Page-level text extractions
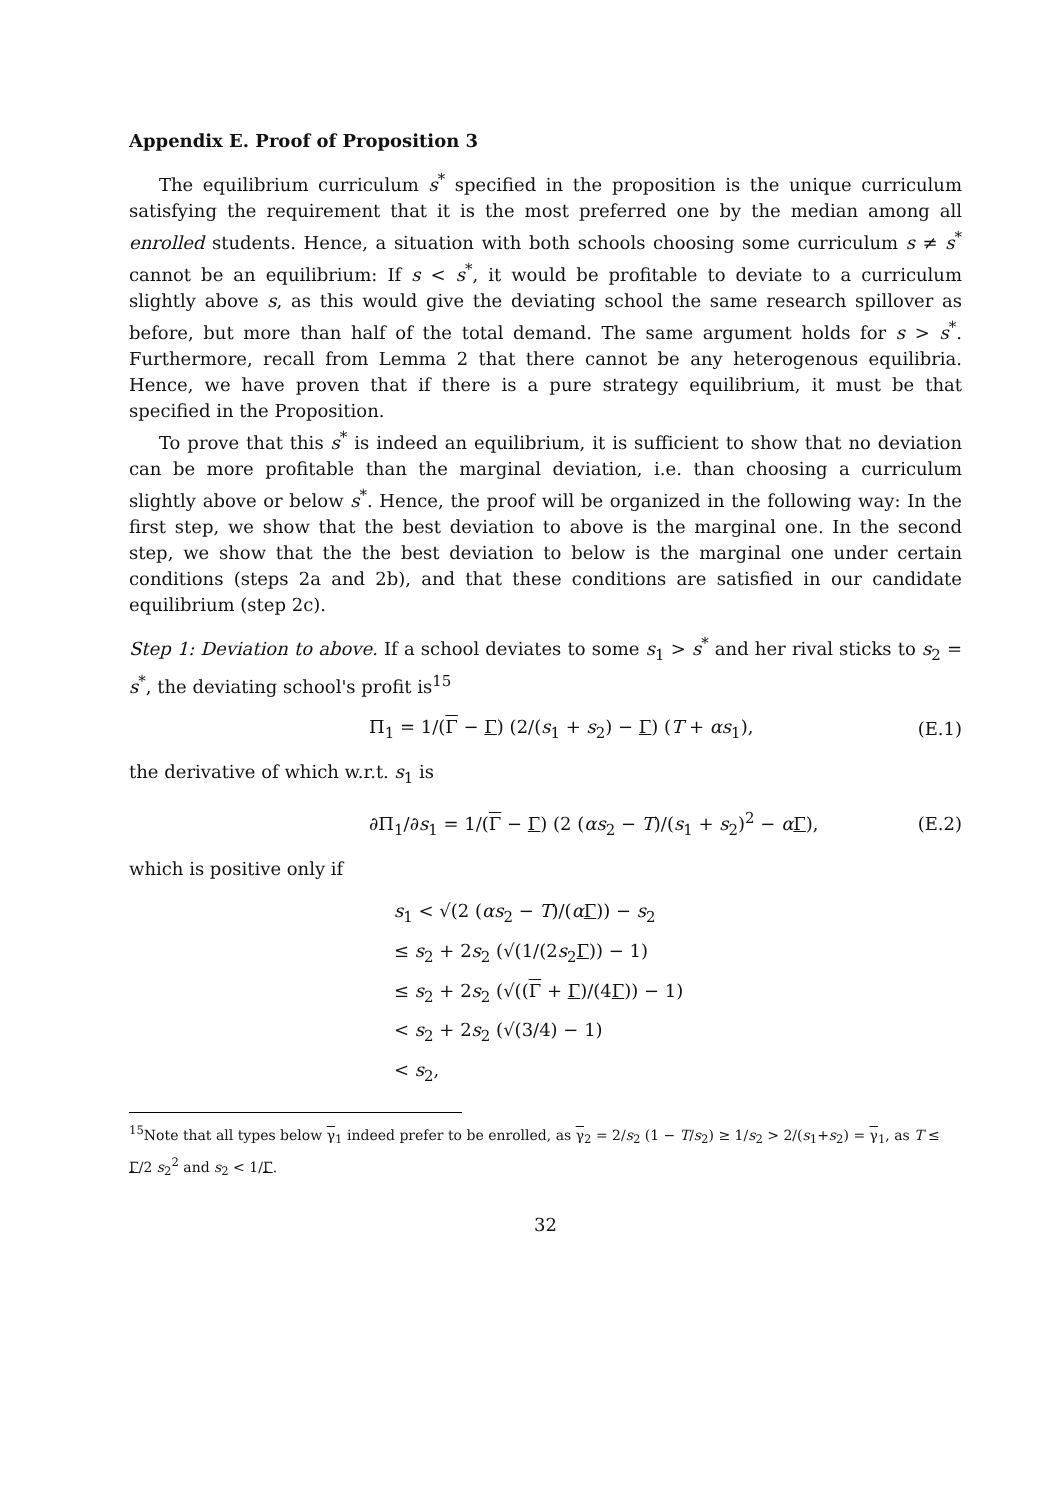Appendix E. Proof of Proposition 3
The equilibrium curriculum s<sup>*</sup> specified in the proposition is the unique curriculum satisfying the requirement that it is the most preferred one by the median among all enrolled students. Hence, a situation with both schools choosing some curriculum s ≠ s<sup>*</sup> cannot be an equilibrium: If s < s<sup>*</sup>, it would be profitable to deviate to a curriculum slightly above s, as this would give the deviating school the same research spillover as before, but more than half of the total demand. The same argument holds for s > s<sup>*</sup>. Furthermore, recall from Lemma 2 that there cannot be any heterogenous equilibria. Hence, we have proven that if there is a pure strategy equilibrium, it must be that specified in the Proposition.
To prove that this s<sup>*</sup> is indeed an equilibrium, it is sufficient to show that no deviation can be more profitable than the marginal deviation, i.e. than choosing a curriculum slightly above or below s<sup>*</sup>. Hence, the proof will be organized in the following way: In the first step, we show that the best deviation to above is the marginal one. In the second step, we show that the the best deviation to below is the marginal one under certain conditions (steps 2a and 2b), and that these conditions are satisfied in our candidate equilibrium (step 2c).
Step 1: Deviation to above. If a school deviates to some s<sub>1</sub> > s<sup>*</sup> and her rival sticks to s<sub>2</sub> = s<sup>*</sup>, the deviating school's profit is<sup>15</sup>
Π<sub>1</sub> = 1/(Γ − Γ) (2/(s<sub>1</sub> + s<sub>2</sub>) − Γ) (T + αs<sub>1</sub>), (E.1)
the derivative of which w.r.t. s<sub>1</sub> is
∂Π<sub>1</sub>/∂s<sub>1</sub> = 1/(Γ − Γ) (2 (αs<sub>2</sub> − T)/(s<sub>1</sub> + s<sub>2</sub>)<sup>2</sup> − αΓ), (E.2)
which is positive only if
s<sub>1</sub> < √(2 (αs<sub>2</sub> − T)/(αΓ)) − s<sub>2</sub>
≤ s<sub>2</sub> + 2s<sub>2</sub> (√(1/(2s<sub>2</sub>Γ)) − 1)
≤ s<sub>2</sub> + 2s<sub>2</sub> (√((Γ + Γ)/(4Γ)) − 1)
< s<sub>2</sub> + 2s<sub>2</sub> (√(3/4) − 1)
< s<sub>2</sub>,
<sup>15</sup> Note that all types below γ<sub>1</sub> indeed prefer to be enrolled, as γ<sub>2</sub> = 2/s<sub>2</sub> (1 − T/s<sub>2</sub>) ≥ 1/s<sub>2</sub> > 2/(s<sub>1</sub>+s<sub>2</sub>) = γ<sub>1</sub>, as T ≤ Γ/2 s<sub>2</sub><sup>2</sup> and s<sub>2</sub> < 1/Γ.
32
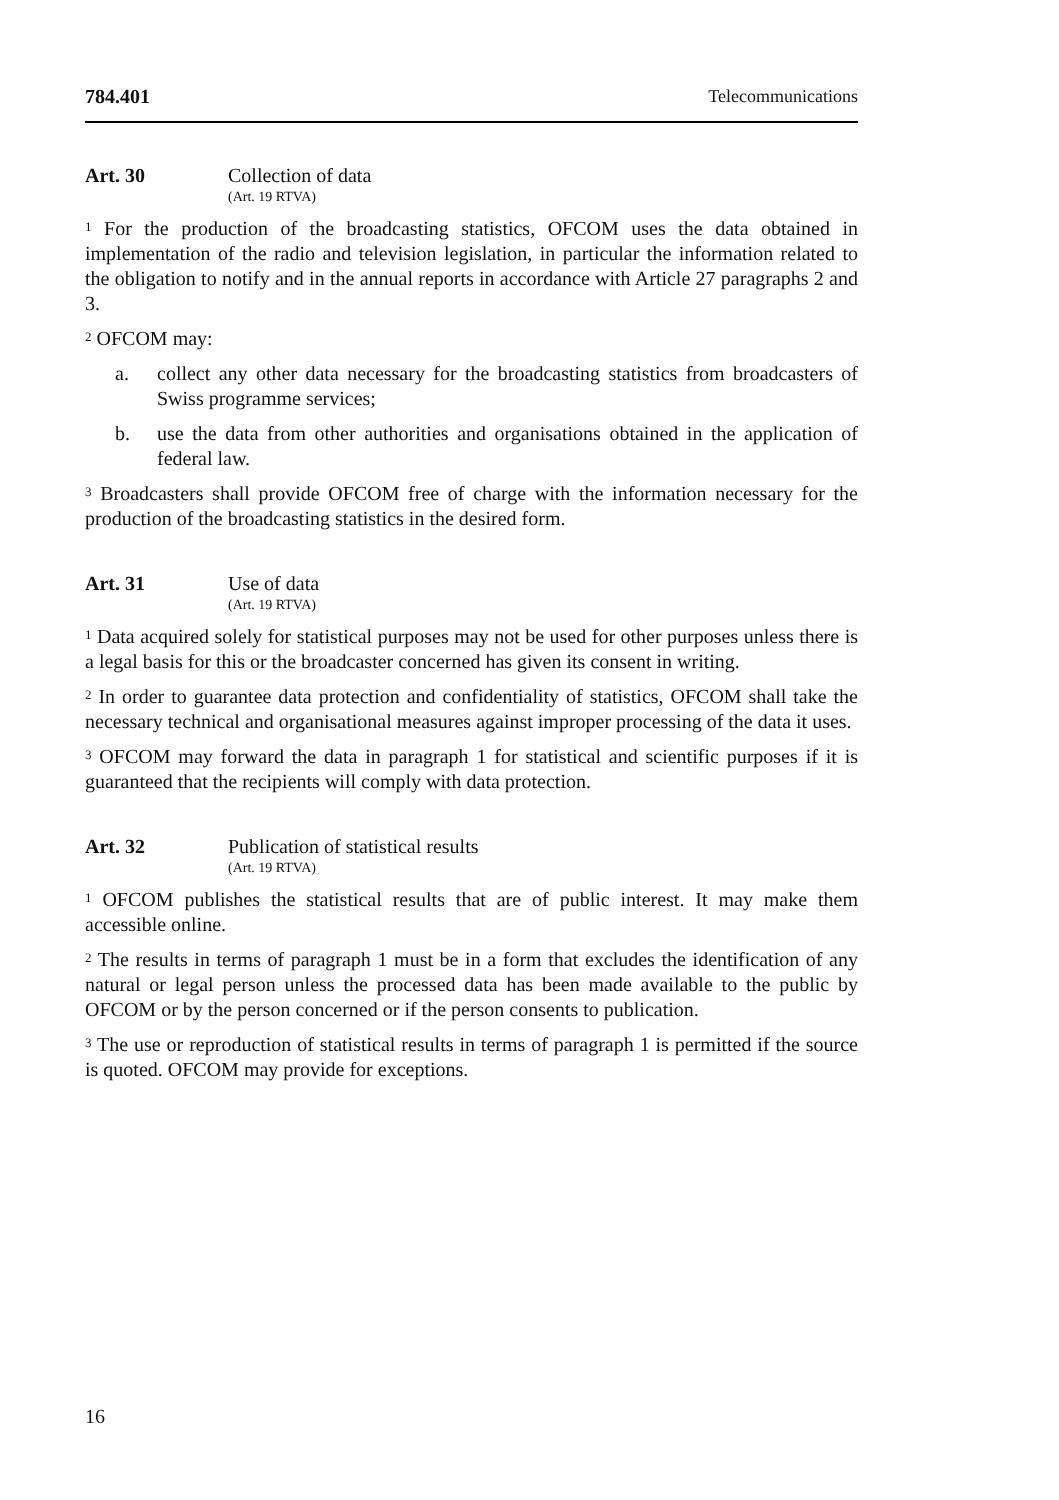784.401 Telecommunications
Art. 30 Collection of data
(Art. 19 RTVA)
<sup>1</sup> For the production of the broadcasting statistics, OFCOM uses the data obtained in implementation of the radio and television legislation, in particular the information related to the obligation to notify and in the annual reports in accordance with Article 27 paragraphs 2 and 3.
<sup>2</sup> OFCOM may:
a. collect any other data necessary for the broadcasting statistics from broadcasters of Swiss programme services;
b. use the data from other authorities and organisations obtained in the application of federal law.
<sup>3</sup> Broadcasters shall provide OFCOM free of charge with the information necessary for the production of the broadcasting statistics in the desired form.
Art. 31 Use of data
(Art. 19 RTVA)
<sup>1</sup> Data acquired solely for statistical purposes may not be used for other purposes unless there is a legal basis for this or the broadcaster concerned has given its consent in writing.
<sup>2</sup> In order to guarantee data protection and confidentiality of statistics, OFCOM shall take the necessary technical and organisational measures against improper processing of the data it uses.
<sup>3</sup> OFCOM may forward the data in paragraph 1 for statistical and scientific purposes if it is guaranteed that the recipients will comply with data protection.
Art. 32 Publication of statistical results
(Art. 19 RTVA)
<sup>1</sup> OFCOM publishes the statistical results that are of public interest. It may make them accessible online.
<sup>2</sup> The results in terms of paragraph 1 must be in a form that excludes the identification of any natural or legal person unless the processed data has been made available to the public by OFCOM or by the person concerned or if the person consents to publication.
<sup>3</sup> The use or reproduction of statistical results in terms of paragraph 1 is permitted if the source is quoted. OFCOM may provide for exceptions.
16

WORK REQUIRED
Please return each line of the data above in which the word "profitable" occurs.

TASK OUTPUT
The equilibrium curriculum s<sup>*</sup> specified in the proposition is the unique curriculum satisfying the requirement that it is the most preferred one by the median among all enrolled students. Hence, a situation with both schools choosing some curriculum s ≠ s<sup>*</sup> cannot be an equilibrium: If s < s<sup>*</sup>, it would be profitable to deviate to a curriculum slightly above s, as this would give the deviating school the same research spillover as before, but more than half of the total demand. The same argument holds for s > s<sup>*</sup>. Furthermore, recall from Lemma 2 that there cannot be any heterogenous equilibria. Hence, we have proven that if there is a pure strategy equilibrium, it must be that specified in the Proposition.
To prove that this s<sup>*</sup> is indeed an equilibrium, it is sufficient to show that no deviation can be more profitable than the marginal deviation, i.e. than choosing a curriculum slightly above or below s<sup>*</sup>. Hence, the proof will be organized in the following way: In the first step, we show that the best deviation to above is the marginal one. In the second step, we show that the the best deviation to below is the marginal one under certain conditions (steps 2a and 2b), and that these conditions are satisfied in our candidate equilibrium (step 2c).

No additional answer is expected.